Cholesterol-lowering drugs could help delay the spread of the deadly Tasmanian devil facial tumour disease (DFTD) and may help protect the endangered Australian marsupials from extinction, newly published research by QIMR Berghofer and Spanish scientists has suggested.
By studying the molecular and metabolic mechanisms that drive devil facial tumour disease, the researchers found tumour cells required a minimum amount of cholesterol to multiply. If cholesterol synthesis was drastically reduced, the tumours did not grow.
The research findings have been published in the journal Cell Reports.
The lead researchers, Dr Manuel A. Fernández-Rojo and Dr Maria Ikonomopoulou, conducted most of the study at QIMR Berghofer Medical Research Institute in Brisbane.
Devil facial tumour disease is a fatal, very aggressive form of transmissible cancer. It is spread through the transfer of living cancer cells when Tasmanian devils bite each other. However, the metabolic drivers underlying devil facial tumour disease have not been thoroughly studied until now.
Dr Fernandez-Rojo said identifying the impact of manipulating the cholesterol content in DFTD cells led them to look at cholesterol lowering drugs as potential treatments.
“Our laboratory experiments showed devil facial tumour disease cells grew and spread more, using glucose as a source of energy, if they were stimulated with drugs that activated the nuclear receptor LXR (Liver-X-receptor).

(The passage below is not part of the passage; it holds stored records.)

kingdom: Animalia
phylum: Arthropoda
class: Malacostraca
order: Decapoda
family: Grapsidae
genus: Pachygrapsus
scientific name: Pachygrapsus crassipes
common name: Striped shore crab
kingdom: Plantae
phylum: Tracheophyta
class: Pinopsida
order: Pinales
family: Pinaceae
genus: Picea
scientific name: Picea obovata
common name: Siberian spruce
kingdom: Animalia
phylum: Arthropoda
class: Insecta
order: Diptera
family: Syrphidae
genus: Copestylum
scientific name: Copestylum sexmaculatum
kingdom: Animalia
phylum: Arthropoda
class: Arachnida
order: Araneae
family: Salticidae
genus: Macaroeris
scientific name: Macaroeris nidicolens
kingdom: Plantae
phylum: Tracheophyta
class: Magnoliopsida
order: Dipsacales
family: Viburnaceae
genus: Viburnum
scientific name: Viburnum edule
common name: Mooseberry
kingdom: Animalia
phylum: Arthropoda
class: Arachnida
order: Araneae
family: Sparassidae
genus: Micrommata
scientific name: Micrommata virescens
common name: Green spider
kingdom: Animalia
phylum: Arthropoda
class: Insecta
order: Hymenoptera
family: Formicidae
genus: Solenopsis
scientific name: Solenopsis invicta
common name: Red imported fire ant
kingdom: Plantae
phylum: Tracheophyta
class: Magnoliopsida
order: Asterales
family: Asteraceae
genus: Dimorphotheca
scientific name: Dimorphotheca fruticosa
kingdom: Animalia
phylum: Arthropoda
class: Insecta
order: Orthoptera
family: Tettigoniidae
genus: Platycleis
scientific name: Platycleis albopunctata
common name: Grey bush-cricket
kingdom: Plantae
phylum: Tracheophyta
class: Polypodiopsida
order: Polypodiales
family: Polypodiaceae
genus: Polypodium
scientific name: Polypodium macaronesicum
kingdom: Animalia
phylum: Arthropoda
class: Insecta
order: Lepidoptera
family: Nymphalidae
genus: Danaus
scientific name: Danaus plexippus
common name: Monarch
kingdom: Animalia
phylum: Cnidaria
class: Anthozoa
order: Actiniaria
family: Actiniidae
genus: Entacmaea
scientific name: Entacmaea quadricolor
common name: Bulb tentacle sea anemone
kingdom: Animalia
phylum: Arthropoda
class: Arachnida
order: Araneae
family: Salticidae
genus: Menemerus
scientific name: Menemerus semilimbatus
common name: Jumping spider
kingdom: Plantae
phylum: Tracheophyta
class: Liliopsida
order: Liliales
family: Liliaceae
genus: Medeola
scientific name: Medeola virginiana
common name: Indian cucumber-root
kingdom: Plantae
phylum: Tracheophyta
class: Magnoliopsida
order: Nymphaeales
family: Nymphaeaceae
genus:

LXR is involved in regulating cellular cholesterol levels,” Dr Fernández-Rojo said.
“We used this understanding of the biology that drives the disease to examine if statins, which are drugs that inhibit cholesterol synthesis, would stop the tumour cells multiplying.
“We found statins reduced the growth of the devil facial tumours in the laboratory and we believe more research should now be undertaken to see whether these cholesterol-lowering drugs could be used to inhibit, or at least slow, the growth of DFTD and hopefully help protect the species.”
Dr Maria Ikonomopoulou said the research findings might also have implications for malignant and highly aggressive cancers in humans.
“We know statins work on tumour cells in lab experiments, so we now want to expand our study of the drugs in stopping the spread of cancer tumours,” Dr Ikonomopoulou said.
“Human cancer cells undergo similar metabolic adaptation to grow as those exhibited by DFTD cells in our research.
“This raises the question of whether statins, which are currently prescribed for the treatment of cardiovascular disease and diabetes in humans, could also be used to help treat very aggressive human cancers such as melanoma, pancreatic or colon cancer.”
The head of QIMR Berghofer’s Cell and Molecular Biology department, Professor Grant Ramm, who was a co-author on the study said the findings highlight the benefits of researching a wide range of different diseases across species, because of the ultimate potential benefits for human health.
“This type of cell and molecular biology research, which is being conducted in laboratories across Australia, is critical for understanding the mechanisms of diseases and identifying new therapeutic interventions to treat not only existing health conditions, but also emerging health threats in the future,” Professor Ramm said.
“Basic science research is vital in order to generate translational outcomes in the clinic, whether it’s to treat people with chronic 21st century diseases, or the Tasmanian devil with DFTD.”
The research findings can be accessed on the Cell Reports website.
According to Zoos Victoria, there are fewer than 15,000 Tasmanian devils left in the wild, which is an 80 per cent drop in population since DFTD first emerged in the mid-1990s.
The research carried out in Australia was mainly funded by QIMR Berghofer.
The Tasmanian devil tumour cells were provided by the Tasmanian Government through the Save the Tasmanian Devil Program.
Dr Manuel Fernández-Rojo and Dr Maria Ikonomopoulou are now based at the IMDEA-Food Institute in Spain, respectively leading the Hepatic Regenerative Medicine Lab and the Translational Venomics Laboratory.